La vergüenza funciona con imaginación. Es necesaria para sentir “vergüenza del mundo” y pensar que las cosas podrían ser de otra manera. Es necesaria cuando sentimos vergüenza por el otro, que puede ser el humillado perplejo —entonces sentimos en él el sufrimiento insoportable—, pero también el humillador sin escrúpulos, que nos obliga a sentir vergüenza en su lugar, mientras que él no lo siente así en absoluto.

Personalmente siento apego por aquella o por aquel en quien enseguida detecto ligeros malestares, un poco de bochorno, timidez, y es como si en esa falta de seguridad encontrara un motivo para forjar una amistad sólida. De manera instintiva, no confiaría en alguien que afirmara no haber experimentado nunca vergüenza.

A mí me invade la vergüenza cuando oigo noticias sobre lo que ocurre en el mundo, las intervenciones de los dirigentes políticos, los discursos de los representantes de la patronal.

Lo que nos da la fuerza para desobedecer, para no resignarnos a esta terrible situación que cada día parece más factible y para mantener intacta la capacidad de rebelión es, retomando la expresión de Primo Levi, “la vergüenza del mundo”. La vergüenza es una mezcla de tristeza y rabia. No es algo que se supere, independientemente de lo que prometan los mánager del alma, sino que la transformamos confiriéndole la forma de la ira.
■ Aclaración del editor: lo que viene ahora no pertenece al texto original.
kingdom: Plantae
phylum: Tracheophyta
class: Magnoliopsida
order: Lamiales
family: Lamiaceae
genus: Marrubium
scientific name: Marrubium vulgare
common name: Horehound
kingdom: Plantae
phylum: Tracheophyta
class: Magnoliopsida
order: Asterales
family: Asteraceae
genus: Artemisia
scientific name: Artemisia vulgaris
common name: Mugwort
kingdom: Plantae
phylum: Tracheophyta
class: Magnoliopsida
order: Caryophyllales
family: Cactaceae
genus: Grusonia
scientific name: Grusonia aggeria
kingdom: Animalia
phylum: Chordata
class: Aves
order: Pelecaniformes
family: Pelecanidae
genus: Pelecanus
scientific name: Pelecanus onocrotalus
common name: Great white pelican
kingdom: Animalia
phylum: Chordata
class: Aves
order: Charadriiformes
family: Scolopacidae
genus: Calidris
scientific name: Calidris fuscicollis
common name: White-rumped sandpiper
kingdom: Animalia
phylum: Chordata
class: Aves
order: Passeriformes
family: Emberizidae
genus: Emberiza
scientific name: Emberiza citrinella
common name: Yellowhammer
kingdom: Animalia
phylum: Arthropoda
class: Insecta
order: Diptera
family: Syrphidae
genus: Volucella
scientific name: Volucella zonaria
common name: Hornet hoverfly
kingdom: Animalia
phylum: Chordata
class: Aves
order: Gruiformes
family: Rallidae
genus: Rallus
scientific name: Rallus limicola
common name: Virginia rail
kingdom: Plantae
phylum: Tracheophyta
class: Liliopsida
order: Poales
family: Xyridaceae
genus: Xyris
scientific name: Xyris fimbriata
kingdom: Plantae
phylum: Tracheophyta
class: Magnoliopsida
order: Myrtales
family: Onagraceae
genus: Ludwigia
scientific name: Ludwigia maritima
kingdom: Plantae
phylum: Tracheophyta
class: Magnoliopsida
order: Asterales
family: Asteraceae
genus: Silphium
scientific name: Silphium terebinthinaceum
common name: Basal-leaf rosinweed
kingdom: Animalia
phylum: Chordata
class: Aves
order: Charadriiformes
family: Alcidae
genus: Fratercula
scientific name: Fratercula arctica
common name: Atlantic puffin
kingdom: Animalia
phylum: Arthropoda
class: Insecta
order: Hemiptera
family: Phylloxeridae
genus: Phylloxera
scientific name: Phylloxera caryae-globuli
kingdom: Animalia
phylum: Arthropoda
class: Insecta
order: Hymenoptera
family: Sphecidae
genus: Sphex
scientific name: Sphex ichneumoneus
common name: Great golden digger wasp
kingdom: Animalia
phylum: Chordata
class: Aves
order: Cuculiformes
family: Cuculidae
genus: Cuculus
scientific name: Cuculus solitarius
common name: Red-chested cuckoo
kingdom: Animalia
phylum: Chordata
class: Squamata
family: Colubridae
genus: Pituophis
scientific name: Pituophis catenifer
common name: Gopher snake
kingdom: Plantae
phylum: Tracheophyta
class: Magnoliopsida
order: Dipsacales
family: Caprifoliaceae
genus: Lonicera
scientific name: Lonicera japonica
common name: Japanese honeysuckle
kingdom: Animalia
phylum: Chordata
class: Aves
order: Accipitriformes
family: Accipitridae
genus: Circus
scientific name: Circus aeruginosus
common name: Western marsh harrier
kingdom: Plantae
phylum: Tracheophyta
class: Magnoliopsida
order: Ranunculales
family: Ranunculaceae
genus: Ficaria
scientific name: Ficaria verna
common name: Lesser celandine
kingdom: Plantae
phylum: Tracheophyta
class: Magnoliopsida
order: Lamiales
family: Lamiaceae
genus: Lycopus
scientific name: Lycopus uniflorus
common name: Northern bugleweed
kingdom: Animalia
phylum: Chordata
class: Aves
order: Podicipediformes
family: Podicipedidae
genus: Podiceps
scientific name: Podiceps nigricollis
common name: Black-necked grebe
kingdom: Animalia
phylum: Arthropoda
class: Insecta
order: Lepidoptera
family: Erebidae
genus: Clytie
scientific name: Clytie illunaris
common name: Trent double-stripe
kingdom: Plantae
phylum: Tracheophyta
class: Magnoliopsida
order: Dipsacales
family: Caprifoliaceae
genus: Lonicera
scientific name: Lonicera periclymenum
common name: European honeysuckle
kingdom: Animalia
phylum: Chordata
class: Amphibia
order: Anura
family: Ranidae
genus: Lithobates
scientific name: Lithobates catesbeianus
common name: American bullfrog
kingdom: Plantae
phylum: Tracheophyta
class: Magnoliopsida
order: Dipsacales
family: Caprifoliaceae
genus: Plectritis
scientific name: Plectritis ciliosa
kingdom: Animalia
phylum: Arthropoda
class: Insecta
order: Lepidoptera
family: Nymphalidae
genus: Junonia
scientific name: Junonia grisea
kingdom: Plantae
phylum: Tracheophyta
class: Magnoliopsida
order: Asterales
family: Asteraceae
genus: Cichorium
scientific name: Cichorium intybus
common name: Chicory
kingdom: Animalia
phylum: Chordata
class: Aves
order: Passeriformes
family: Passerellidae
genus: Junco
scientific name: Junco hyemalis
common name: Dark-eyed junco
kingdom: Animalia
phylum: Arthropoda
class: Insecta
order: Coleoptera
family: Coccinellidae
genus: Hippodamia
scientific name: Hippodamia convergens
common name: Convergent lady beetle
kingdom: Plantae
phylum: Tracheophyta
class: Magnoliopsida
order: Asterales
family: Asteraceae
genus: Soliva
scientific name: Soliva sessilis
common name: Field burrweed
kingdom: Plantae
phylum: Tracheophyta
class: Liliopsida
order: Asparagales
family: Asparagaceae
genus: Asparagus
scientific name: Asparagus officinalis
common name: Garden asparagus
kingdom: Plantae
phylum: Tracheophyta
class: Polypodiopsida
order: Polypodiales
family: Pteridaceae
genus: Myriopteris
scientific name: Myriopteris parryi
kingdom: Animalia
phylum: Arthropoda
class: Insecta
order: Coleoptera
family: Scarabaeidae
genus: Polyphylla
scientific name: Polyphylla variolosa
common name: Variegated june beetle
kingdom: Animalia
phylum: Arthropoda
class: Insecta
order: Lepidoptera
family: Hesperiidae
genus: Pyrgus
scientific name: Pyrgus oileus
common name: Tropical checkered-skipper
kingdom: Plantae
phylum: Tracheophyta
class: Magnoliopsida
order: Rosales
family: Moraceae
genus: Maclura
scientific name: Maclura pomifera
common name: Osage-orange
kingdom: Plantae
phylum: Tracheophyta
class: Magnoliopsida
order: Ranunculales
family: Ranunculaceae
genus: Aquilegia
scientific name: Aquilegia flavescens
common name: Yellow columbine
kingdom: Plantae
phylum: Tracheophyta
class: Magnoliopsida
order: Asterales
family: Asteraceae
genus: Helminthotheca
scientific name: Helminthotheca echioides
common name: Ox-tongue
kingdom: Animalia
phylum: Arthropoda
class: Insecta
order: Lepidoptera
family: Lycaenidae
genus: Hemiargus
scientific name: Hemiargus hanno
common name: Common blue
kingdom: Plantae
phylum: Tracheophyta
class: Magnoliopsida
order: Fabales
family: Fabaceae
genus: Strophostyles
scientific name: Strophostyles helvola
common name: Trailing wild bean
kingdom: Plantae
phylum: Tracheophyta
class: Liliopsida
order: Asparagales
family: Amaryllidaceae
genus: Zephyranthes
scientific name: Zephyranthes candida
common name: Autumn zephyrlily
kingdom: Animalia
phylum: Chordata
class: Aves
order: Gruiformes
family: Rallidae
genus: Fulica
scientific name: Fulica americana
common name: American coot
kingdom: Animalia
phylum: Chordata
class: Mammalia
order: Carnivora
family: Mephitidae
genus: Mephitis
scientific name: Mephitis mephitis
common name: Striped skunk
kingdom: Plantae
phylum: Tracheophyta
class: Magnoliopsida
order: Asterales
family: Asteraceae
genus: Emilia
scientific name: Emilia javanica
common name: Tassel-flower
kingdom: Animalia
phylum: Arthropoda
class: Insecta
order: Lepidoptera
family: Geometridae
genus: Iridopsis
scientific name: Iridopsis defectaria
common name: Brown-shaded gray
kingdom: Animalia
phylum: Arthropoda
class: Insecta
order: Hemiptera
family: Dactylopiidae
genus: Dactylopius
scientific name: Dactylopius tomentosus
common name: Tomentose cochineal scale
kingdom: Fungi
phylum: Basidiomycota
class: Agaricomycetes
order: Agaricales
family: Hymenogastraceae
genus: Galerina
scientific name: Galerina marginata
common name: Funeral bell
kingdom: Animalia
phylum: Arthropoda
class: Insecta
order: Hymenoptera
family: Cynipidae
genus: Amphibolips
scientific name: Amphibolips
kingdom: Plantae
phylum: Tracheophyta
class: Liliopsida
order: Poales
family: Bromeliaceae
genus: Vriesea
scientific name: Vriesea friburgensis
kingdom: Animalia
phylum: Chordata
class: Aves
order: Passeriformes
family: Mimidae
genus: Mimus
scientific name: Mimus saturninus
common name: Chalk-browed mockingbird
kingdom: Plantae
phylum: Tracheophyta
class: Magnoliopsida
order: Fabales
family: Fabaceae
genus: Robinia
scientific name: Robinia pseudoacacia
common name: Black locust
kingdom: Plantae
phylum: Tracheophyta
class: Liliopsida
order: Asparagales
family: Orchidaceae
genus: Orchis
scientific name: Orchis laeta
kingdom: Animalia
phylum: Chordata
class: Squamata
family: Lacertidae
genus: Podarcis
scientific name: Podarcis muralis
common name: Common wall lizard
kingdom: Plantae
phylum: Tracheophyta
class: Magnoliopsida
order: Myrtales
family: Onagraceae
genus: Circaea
No, las vergüenzas no se superan jamás, sino que las trabajamos, las elaboramos, las refinamos, las sublimamos. En ocasiones, incluso terminamos usándolas como palancas, como cómplices, como resortes. Las escurrimos, las purificamos con tal de eliminar la tristeza destructiva y el desprecio hacia uno mismo que puedan contener, y solo nos quedamos con la parte pura de ira.